On pourrait logiquement penser que, face à cette réaction, la télévision publique allemande corrigerait le tir, mais pas du tout ! Elle a au contraire entrepris de supprimer et bloquer tous les messages provenant d’utilisateurs affichant les inscriptions lui rappelant que les camps de concentration en Pologne étaient allemands et que les Allemands y exterminaient les juifs et tziganes polonais et non polonais et qu’ils y ont aussi tués de nombreux Polonais non juifs.

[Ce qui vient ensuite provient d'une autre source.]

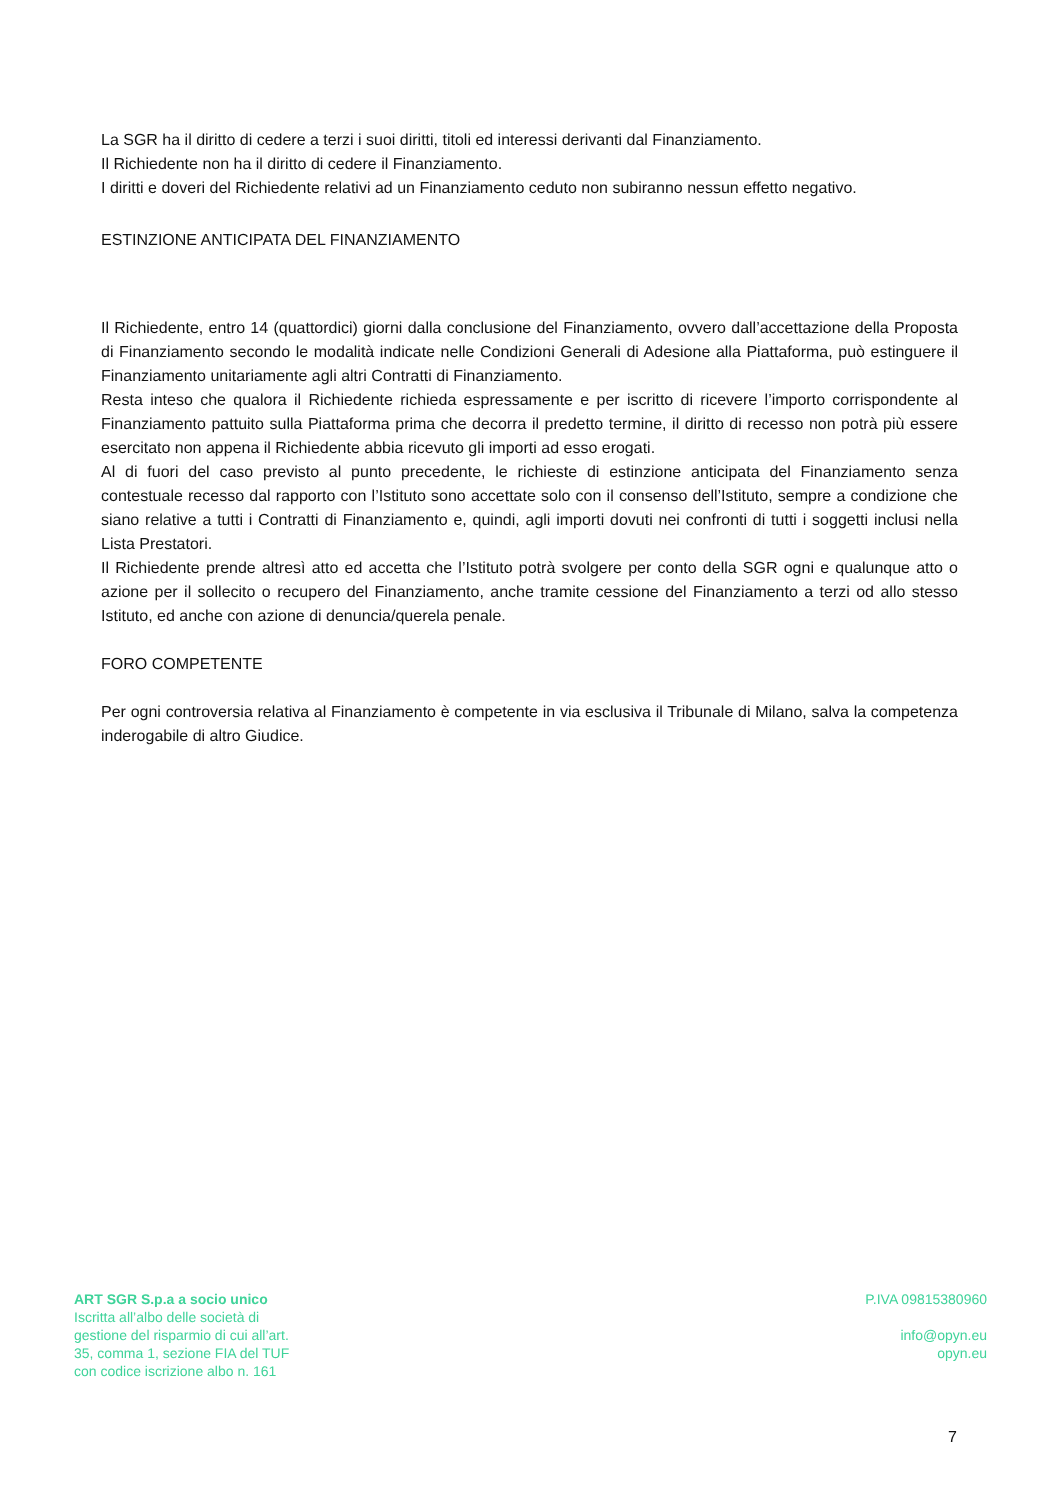La SGR ha il diritto di cedere a terzi i suoi diritti, titoli ed interessi derivanti dal Finanziamento.
Il Richiedente non ha il diritto di cedere il Finanziamento.
I diritti e doveri del Richiedente relativi ad un Finanziamento ceduto non subiranno nessun effetto negativo.
ESTINZIONE ANTICIPATA DEL FINANZIAMENTO
Il Richiedente, entro 14 (quattordici) giorni dalla conclusione del Finanziamento, ovvero dall’accettazione della Proposta di Finanziamento secondo le modalità indicate nelle Condizioni Generali di Adesione alla Piattaforma, può estinguere il Finanziamento unitariamente agli altri Contratti di Finanziamento.
Resta inteso che qualora il Richiedente richieda espressamente e per iscritto di ricevere l’importo corrispondente al Finanziamento pattuito sulla Piattaforma prima che decorra il predetto termine, il diritto di recesso non potrà più essere esercitato non appena il Richiedente abbia ricevuto gli importi ad esso erogati.
Al di fuori del caso previsto al punto precedente, le richieste di estinzione anticipata del Finanziamento senza contestuale recesso dal rapporto con l’Istituto sono accettate solo con il consenso dell’Istituto, sempre a condizione che siano relative a tutti i Contratti di Finanziamento e, quindi, agli importi dovuti nei confronti di tutti i soggetti inclusi nella Lista Prestatori.
Il Richiedente prende altresì atto ed accetta che l’Istituto potrà svolgere per conto della SGR ogni e qualunque atto o azione per il sollecito o recupero del Finanziamento, anche tramite cessione del Finanziamento a terzi od allo stesso Istituto, ed anche con azione di denuncia/querela penale.
FORO COMPETENTE
Per ogni controversia relativa al Finanziamento è competente in via esclusiva il Tribunale di Milano, salva la competenza inderogabile di altro Giudice.
ART SGR S.p.a a socio unico
Iscritta all’albo delle società di
gestione del risparmio di cui all’art.
35, comma 1, sezione FIA del TUF
con codice iscrizione albo n. 161
P.IVA 09815380960
info@opyn.eu
opyn.eu
7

La ZDF n’en est pas à son premier fait de révisionnisme. Début 2013, elle avait produit et diffusé le téléfilm « Nos mères, nos pères » (Unsere Mütter, unsere Väter) sur les tribulations d’un groupe de jeunes soldats allemands de la Wermacht entre 1941 et 1945. Ce téléfilm avait lui aussi fait scandale en Pologne, car il présentait la résistance polonaise comme nettement plus antisémite que les soldats de la Wehrmacht avec notamment une scène inventée de toutes pièces ou une unité de l’Armée de l’intérieur polonaise (AK), après avoir découvert que le train qu’elle venait de capturer transportait des juifs vers un camp de concentration, avait décidé de les abandonner à leur triste sort. Dans une autre scène, les soldats de l’AK affirmaient : « Les juifs, nous on les noie comme on fait avec les chats ». Malgré les critiques virulentes en Pologne contre ce film, la télévision publique polonaise TVP avait décidé de l’émettre en juin 2013 pour permettre à ses téléspectateurs de juger par eux-mêmes, créant elle aussi la polémique.